**Quoted passage:**
☆ ☆ ☆ ☆

Abbott's HeartMate 3 Heart Pump Now FDA Approved for Advanced Heart Failure Patients Not Eligible for a Heart Transplant

Abbott

Abbott

Oct 22, 2018PR-M10-18-NI-072

- Advanced heart failure patients who will live with their device for the rest of their life now have access to a heart pump backed by the industry's strongest long-term data

- HeartMate 3 offers significant advancements for patients, including a pump designed to reduce complications while improving survival and quality of life

ABBOTT PARK, Ill  /PRNewswire/ -- Abbott (NYSE: ABT) announced today that the HeartMate 3 Left Ventricular Assist Device (LVAD) has received U.S. Food and Drug Administration (FDA) approval as a destination therapy for people living with advanced heart failure. With the approval, physicians can now offer the HeartMate 3 system to patients not eligible for a transplant who will live with their device for the rest of their lives.

More than 5.7 million Americans suffer from heart failure, and there are approximately 915,000 new patients diagnosed with the disease annually. For advanced heart failure patients who can no longer rely on earlier stage treatment options, LVAD's take the workload off a weakened heart by pumping blood through the body—providing crucial, life-saving support for patients awaiting a heart transplant or for those not able to receive one.

"Approximately a quarter of a million people are living with advanced heart failure, and many of these people will need a heart transplant; however, only a few thousand will receive a new heart," said Nir Uriel, M.D., director of Heart Failure, Transplant and Mechanical Circulatory Support at the University of Chicago Medicine. "The destination therapy approval for Abbott's HeartMate 3 device now gives these patients new hope that they can receive a heart pump clinically proven to mitigate challenges we've historically confronted with this therapy—stroke and blood clotting—while also offering survival rates on par with transplant."

☆ ☆ ☆ ☆

**Recorded data:**
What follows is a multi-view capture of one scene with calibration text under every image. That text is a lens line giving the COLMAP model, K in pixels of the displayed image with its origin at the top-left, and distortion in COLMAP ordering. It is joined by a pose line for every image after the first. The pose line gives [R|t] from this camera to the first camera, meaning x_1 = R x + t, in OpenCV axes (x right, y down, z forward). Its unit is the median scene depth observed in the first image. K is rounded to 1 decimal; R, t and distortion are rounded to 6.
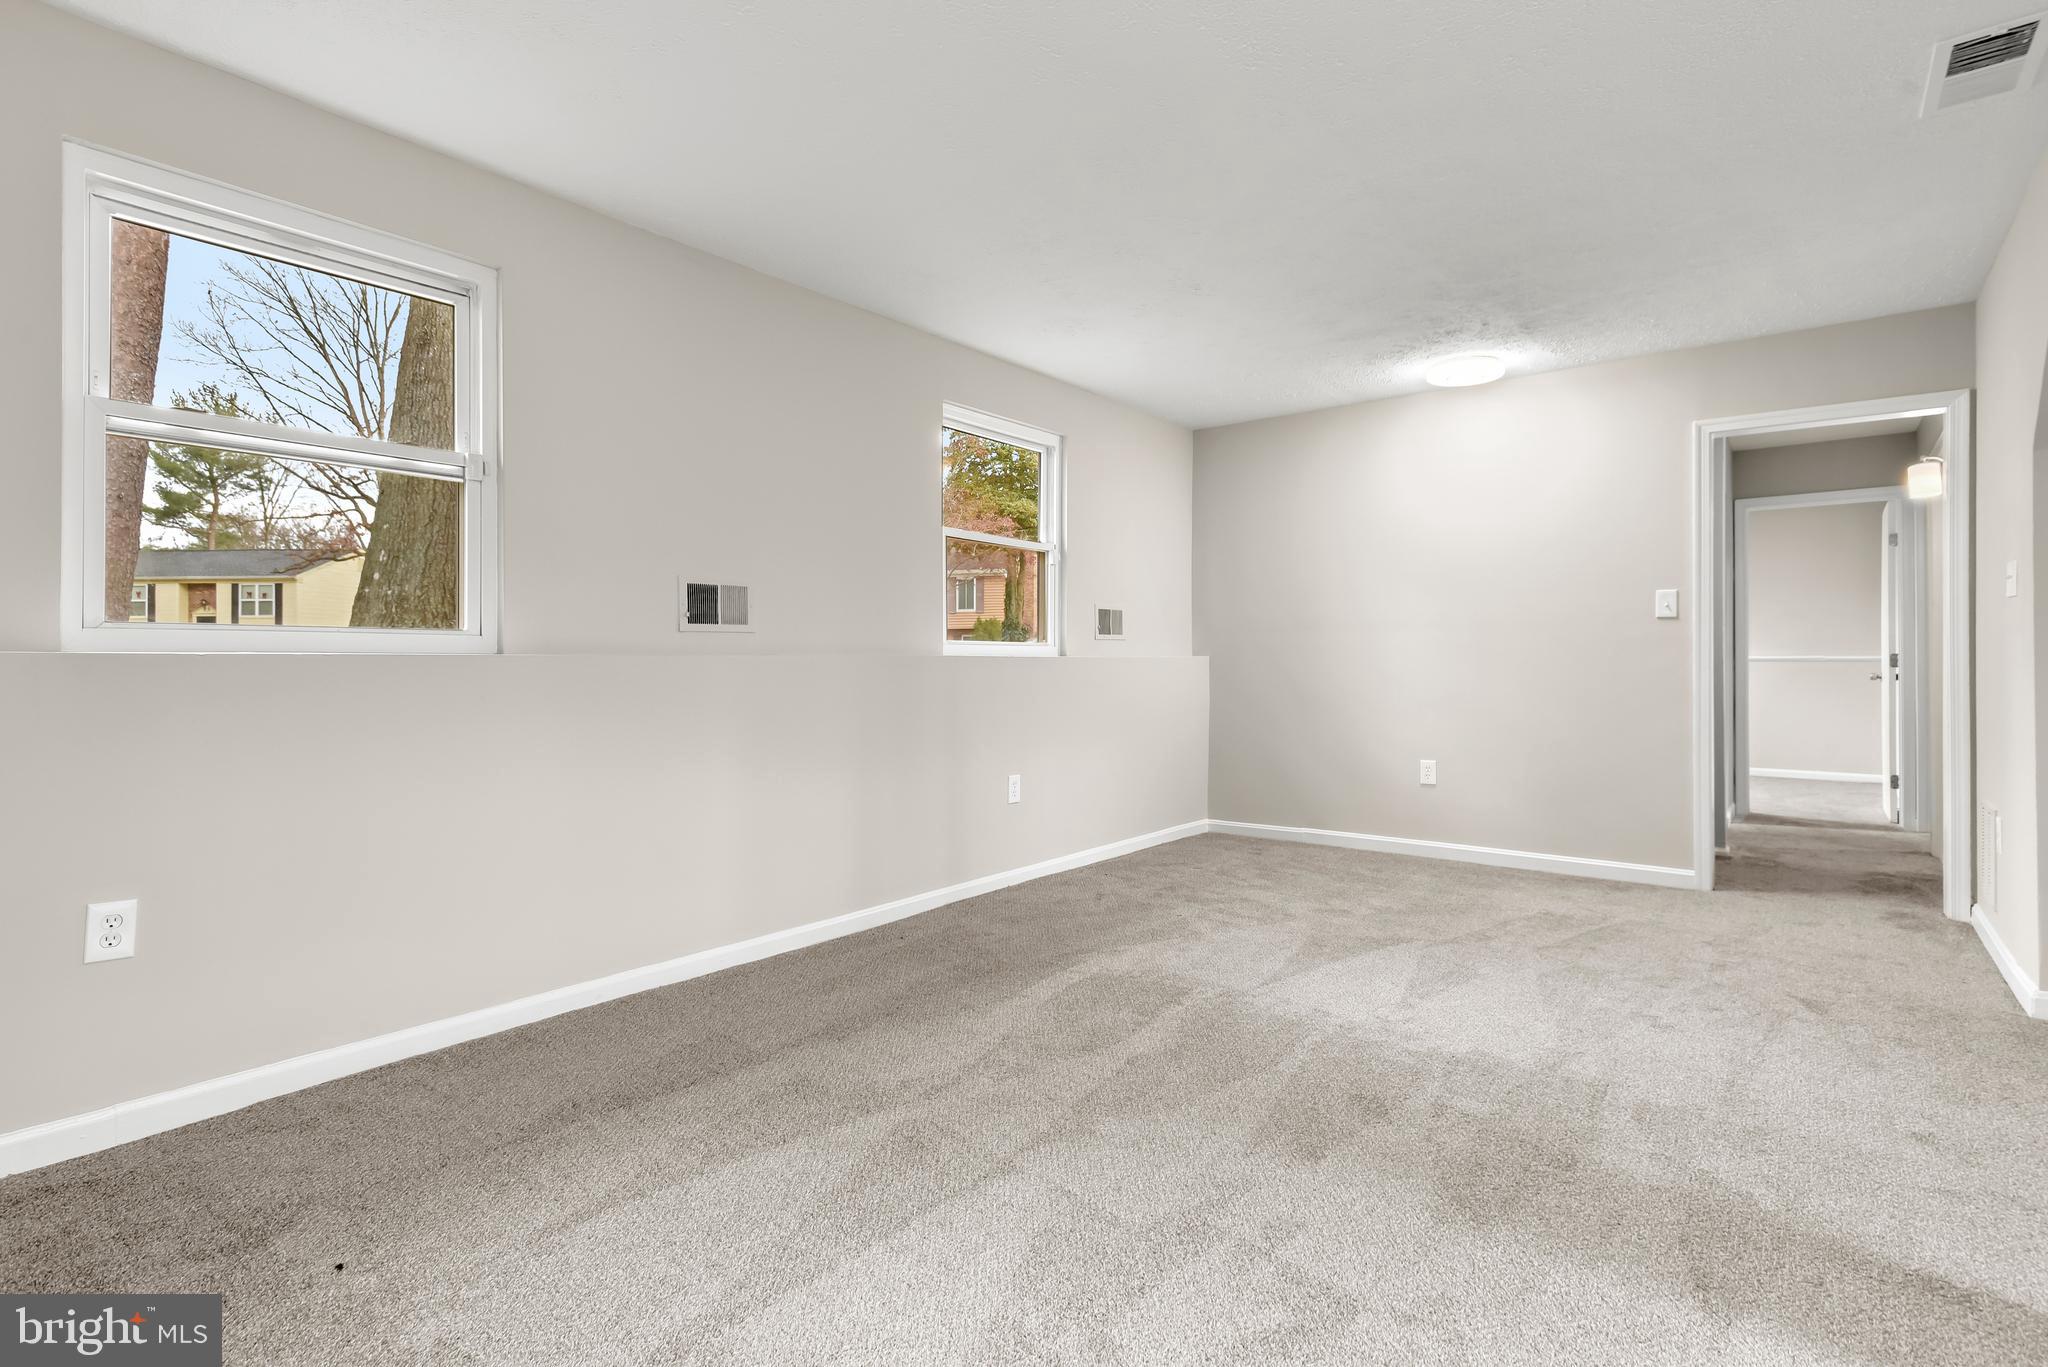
lens RADIAL K [[990.6, 0, 1022.8], [0, 990.6, 651.4], [0, 0, 1]] dist [0.005551, 0.000777]
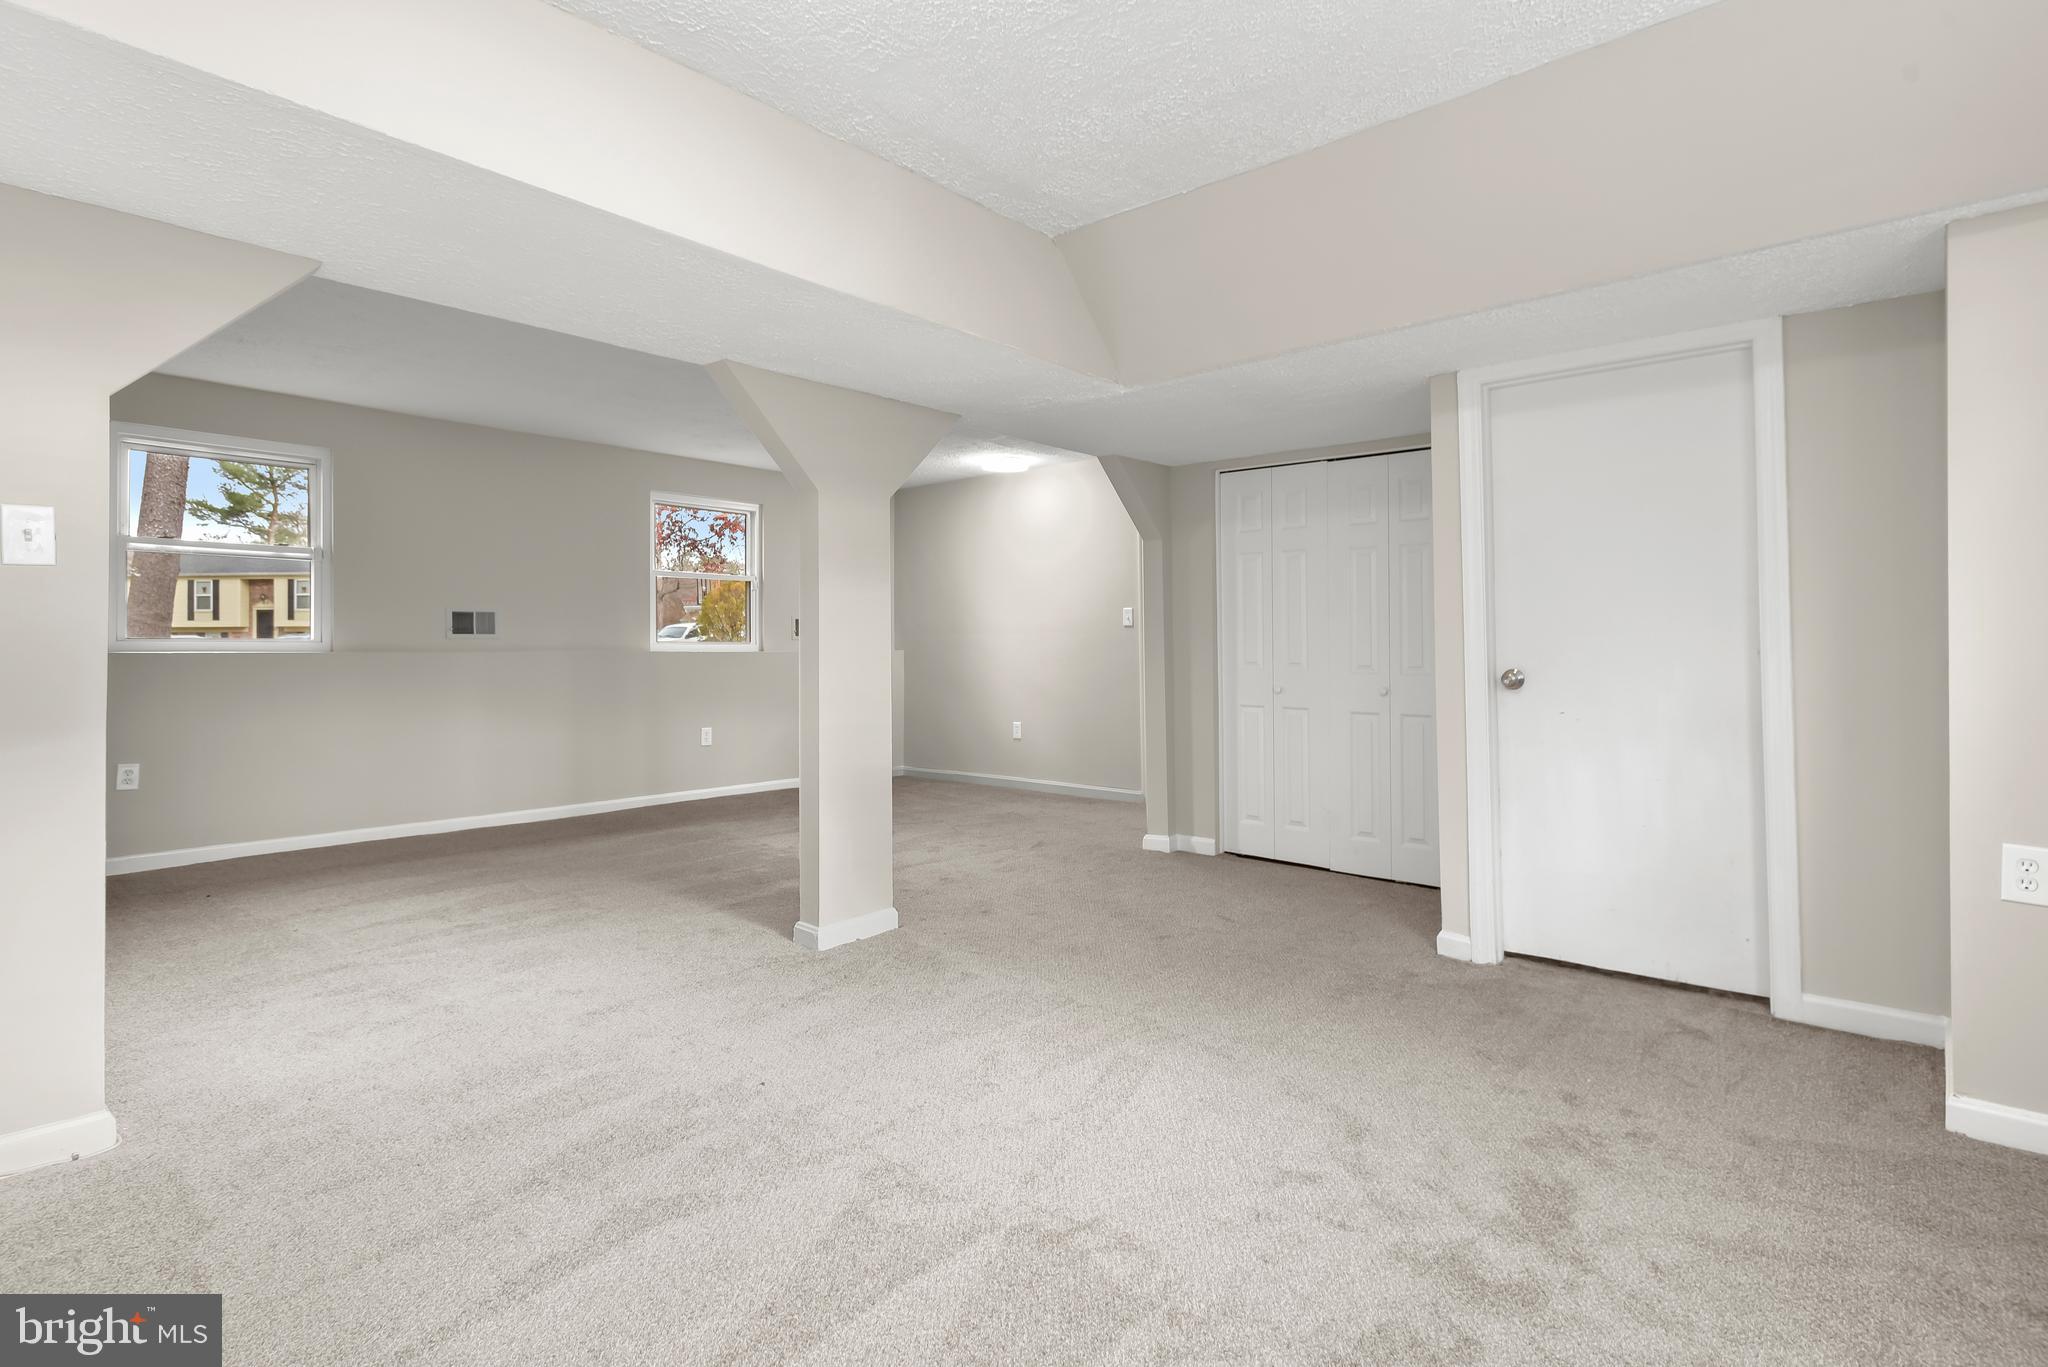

☆ ☆ ☆ ☆

**What to do:**
1. Summarize the HeartMate 3 announcement in two sentences.
2. Reproduce the portion of the HeartMate 3 announcement that begins at the words "- Advanced heart" and stops after "of their lives.".

**Solutions:**
1. Abbott announced on Oct 22, 2018, that the FDA approved its HeartMate 3 Left Ventricular Assist Device as a destination therapy, so physicians can now offer it to advanced heart failure patients who are not eligible for a transplant and will live with the device for the rest of their lives. LVADs take the workload off a weakened heart by pumping blood through the body, and Nir Uriel, M.D., of the University of Chicago Medicine said the approval gives these patients a pump clinically proven to mitigate stroke and blood clotting while offering survival rates on par with transplant.

2.
- Advanced heart failure patients who will live with their device for the rest of their life now have access to a heart pump backed by the industry's strongest long-term data

- HeartMate 3 offers significant advancements for patients, including a pump designed to reduce complications while improving survival and quality of life

ABBOTT PARK, Ill  /PRNewswire/ -- Abbott (NYSE: ABT) announced today that the HeartMate 3 Left Ventricular Assist Device (LVAD) has received U.S. Food and Drug Administration (FDA) approval as a destination therapy for people living with advanced heart failure. With the approval, physicians can now offer the HeartMate 3 system to patients not eligible for a transplant who will live with their device for the rest of their lives.